The community has two historically black universities: Wilberforce University, with its associated Payne Theological Seminary, and Central State University.

===Wilberforce University===
Wilberforce University was established privately in 1856 as a joint project by the Methodist Episcopal Church of Cincinnati and African Methodist Episcopal Church. In 1863 the AME Church sold another property in order to buy the college after its temporary closing due to financial problems during the war. It was the first college to be owned and operated by African Americans. Bishop Daniel Payne, who led the founding and later purchase of the college, was its first president and served for many years. Many prominent scholars have taught there.

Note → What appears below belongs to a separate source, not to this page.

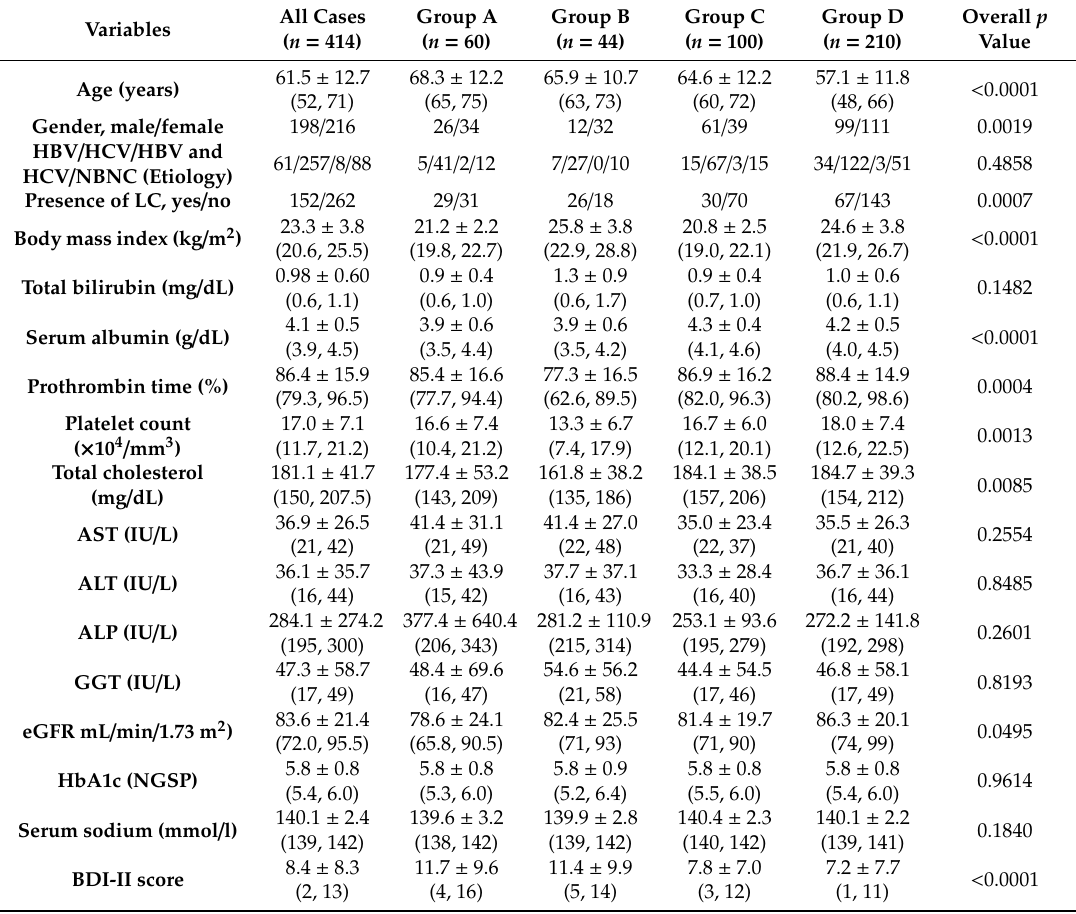
Table 2. Baseline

Among them was Charles Young, a West Point graduate and 19th-century US Army officer who served with the Buffalo Soldiers in the West and later taught at Wilberforce. Born into slavery, Young became the highest-ranking African-American officer in the US Army, a status that lasted until after World War I. His former residence, Youngsholm, has been designated as a National Historic Landmark and the Charles Young Buffalo Soldiers National Monument.

Their most famous graduate is Dorothy Vaughan, who is one of the women featured in Margot Lee Shetterly's history Hidden Figures: The Story of the African-American Women Who Helped Win the Space Race (2016). It was adapted as a biographical film of the same name, also released in 2016.

===Central State University===
Central State University was established by the state legislature in 1887 as a commercial, normal and industrial department, which was located at Wilberforce in the late 19th century. In 1947, the department had expanded to four-year programs and it was established as a separate institution. With continued development, it achieved university status in 1965.